If you’re using a publicly trusted certificate with your JSS, you might have trouble with DEP enrollments failing with the ever so helpful error “Failed to contact Mobile Device Management server.” But is that really what’s happening here? The Mobile Device Management server is reachable (because of course that’s the first thing we check when we see this kind of error), so what’s causing this failure? The explanation is actually quite simple, but not very obvious.
First, a quick refresher on how certificates work. A certificate is signed by a certificate authority. Computers trust that a certificate is valid because they trust the authority that issued it. If a certificate doesn’t match a trusted authority, the computer won’t trust it unless otherwise explicitly told to do so.
Each JSS has its own certificate authority (referred to as the JSS Built-in Certificate Authority), and by default the certificate that Tomcat uses is issued by this authority. This works because at enrollment time computers and mobile devices have the JSS Built-in Certificate Authority added to their trust stores. When an HTTPS request is made to the JSS, the certificate matches the JSS Built-In Certificate Authority, so the computer knows that it’s taking to a legitimate server.
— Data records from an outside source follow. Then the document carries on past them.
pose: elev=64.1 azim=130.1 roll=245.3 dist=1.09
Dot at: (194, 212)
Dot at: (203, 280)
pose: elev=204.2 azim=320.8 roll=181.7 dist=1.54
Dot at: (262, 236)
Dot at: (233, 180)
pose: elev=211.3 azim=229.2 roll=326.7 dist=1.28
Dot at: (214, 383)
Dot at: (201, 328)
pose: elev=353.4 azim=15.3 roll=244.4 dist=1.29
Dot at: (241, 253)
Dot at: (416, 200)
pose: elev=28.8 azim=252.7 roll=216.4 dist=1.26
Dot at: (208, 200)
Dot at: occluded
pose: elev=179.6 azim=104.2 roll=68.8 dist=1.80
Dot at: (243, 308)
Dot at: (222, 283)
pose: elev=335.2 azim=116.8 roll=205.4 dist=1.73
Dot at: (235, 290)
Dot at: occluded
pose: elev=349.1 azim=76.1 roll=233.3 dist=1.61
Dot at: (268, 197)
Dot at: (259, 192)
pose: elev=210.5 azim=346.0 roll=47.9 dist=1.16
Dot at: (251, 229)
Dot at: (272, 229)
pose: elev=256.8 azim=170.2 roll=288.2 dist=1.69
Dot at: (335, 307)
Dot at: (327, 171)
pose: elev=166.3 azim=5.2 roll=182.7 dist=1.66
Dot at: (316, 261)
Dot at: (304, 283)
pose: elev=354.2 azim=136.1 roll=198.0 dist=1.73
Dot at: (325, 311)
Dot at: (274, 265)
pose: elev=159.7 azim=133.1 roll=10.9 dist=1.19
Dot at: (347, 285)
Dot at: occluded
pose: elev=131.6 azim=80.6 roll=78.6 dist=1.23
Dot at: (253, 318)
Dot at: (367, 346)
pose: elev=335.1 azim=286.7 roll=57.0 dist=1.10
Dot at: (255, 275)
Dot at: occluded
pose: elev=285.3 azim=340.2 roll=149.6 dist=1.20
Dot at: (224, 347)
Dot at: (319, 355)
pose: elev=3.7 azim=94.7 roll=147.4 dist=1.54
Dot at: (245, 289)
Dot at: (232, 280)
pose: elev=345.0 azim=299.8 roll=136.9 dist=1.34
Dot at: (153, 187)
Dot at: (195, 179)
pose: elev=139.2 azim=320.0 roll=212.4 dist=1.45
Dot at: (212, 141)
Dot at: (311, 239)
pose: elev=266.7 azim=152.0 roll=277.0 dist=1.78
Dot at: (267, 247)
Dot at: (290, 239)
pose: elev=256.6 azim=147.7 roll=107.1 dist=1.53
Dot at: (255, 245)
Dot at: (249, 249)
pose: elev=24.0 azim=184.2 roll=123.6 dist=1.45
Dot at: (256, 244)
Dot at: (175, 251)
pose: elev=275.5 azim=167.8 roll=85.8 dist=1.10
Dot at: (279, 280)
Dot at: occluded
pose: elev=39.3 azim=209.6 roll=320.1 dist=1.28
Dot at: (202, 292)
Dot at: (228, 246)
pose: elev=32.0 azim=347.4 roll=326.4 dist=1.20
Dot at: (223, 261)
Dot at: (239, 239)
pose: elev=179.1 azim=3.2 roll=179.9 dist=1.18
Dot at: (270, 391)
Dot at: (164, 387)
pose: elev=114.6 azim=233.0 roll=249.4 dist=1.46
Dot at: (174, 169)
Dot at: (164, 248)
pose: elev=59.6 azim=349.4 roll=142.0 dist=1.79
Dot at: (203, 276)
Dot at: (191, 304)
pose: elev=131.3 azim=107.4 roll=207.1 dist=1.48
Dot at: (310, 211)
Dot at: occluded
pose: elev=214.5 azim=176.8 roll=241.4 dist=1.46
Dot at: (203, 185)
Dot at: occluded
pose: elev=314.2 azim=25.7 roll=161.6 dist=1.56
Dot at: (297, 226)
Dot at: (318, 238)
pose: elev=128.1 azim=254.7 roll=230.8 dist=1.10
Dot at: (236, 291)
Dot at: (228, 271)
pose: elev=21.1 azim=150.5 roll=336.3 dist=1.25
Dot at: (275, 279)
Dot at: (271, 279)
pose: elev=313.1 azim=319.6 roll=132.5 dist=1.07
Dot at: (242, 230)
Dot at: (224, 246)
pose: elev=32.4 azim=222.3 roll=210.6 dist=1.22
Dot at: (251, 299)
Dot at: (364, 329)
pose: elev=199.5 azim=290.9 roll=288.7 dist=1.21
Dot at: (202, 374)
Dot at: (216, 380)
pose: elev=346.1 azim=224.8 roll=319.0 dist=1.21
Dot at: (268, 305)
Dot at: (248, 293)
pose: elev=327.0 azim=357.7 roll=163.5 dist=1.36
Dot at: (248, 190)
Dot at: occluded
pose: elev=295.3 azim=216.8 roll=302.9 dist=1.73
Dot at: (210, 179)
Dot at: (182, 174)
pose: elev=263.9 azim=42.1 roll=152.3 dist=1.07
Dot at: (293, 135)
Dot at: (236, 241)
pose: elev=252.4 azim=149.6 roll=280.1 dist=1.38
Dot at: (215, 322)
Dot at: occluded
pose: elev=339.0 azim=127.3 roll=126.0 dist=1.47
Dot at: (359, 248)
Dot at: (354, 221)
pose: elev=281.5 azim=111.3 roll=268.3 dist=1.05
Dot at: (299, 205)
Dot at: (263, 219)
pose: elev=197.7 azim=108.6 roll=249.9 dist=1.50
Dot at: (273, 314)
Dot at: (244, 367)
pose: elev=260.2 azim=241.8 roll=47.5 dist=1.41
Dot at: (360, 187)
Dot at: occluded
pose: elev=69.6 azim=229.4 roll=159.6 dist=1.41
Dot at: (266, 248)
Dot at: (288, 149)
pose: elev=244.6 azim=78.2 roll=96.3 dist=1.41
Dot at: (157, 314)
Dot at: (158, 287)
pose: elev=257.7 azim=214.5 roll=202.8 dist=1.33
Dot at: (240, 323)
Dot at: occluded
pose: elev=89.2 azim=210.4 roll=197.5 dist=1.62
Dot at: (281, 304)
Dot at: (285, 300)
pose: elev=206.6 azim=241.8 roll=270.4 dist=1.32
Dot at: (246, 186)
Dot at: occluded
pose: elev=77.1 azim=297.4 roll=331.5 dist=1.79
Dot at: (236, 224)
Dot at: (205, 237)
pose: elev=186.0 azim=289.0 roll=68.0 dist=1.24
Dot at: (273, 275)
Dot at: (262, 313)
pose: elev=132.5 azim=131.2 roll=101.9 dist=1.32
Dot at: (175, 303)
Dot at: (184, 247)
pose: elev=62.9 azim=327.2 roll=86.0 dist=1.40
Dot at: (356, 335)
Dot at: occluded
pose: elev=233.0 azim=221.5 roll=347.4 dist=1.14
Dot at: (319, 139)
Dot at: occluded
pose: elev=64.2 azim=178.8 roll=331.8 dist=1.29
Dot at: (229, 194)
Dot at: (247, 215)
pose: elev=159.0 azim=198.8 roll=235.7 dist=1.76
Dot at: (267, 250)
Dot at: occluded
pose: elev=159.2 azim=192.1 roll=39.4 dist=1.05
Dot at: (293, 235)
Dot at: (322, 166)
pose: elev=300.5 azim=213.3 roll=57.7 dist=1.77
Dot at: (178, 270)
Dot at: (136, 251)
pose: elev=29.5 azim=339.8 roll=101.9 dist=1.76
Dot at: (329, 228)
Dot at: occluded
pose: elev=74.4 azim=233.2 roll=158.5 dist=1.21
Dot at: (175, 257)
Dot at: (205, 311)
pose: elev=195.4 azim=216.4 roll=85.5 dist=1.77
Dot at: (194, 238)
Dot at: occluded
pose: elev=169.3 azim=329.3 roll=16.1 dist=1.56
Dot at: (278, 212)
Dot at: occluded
In some cases, a 3rd party publicly trusted certificate is used for Tomcat. Instead of being signed by the JSS Built-in Certificate Authority, the certificate is signed by a trusted 3rd party like Verisign. Even though this certificate was not signed by the JSS Built-in Certificate Authority, the computer will still trust this certificate because it was issued by an authority that it trusts.
In DEP however, things function a bit differently. When setting up your pre-stage enrollment, the JSS tries to be helpful and add your JSS Built-in Certificate Authority as an anchor certificate to the DEP payload. Unlike a typical HTTPS request where the certificate can be issued by any trusted authority, DEP requires that the certificate must be issued by the anchor certificate authority. When using a certificate issued by a 3rd party, there is a mismatch and the enrollment will fail.
Luckily, the fix is easy. When setting up your DEP pre-stage enrollment, make sure you remove the anchor certificate, as shown below.
Once you get rid of this anchor weighing down your pre-stage, your DEP enrollments will soar.
I’ve created a feature request on JAMF Nation to change this behavior.
Update: It appears that this only affects JSS environments where SSL is terminating at a load balancer. With a 3rd party certificate installed directly on the Tomcat server(s), the JSS correctly omits the Built-in Certificate Authority from the pre-stage enrollment.
Update 2: It appears that commenting out the HTTPS connecter in Tomcat’s server.xml will also yield the desired behavior of not having the JSS Built-in Certificate Authority inserted into new pre-stage enrollments.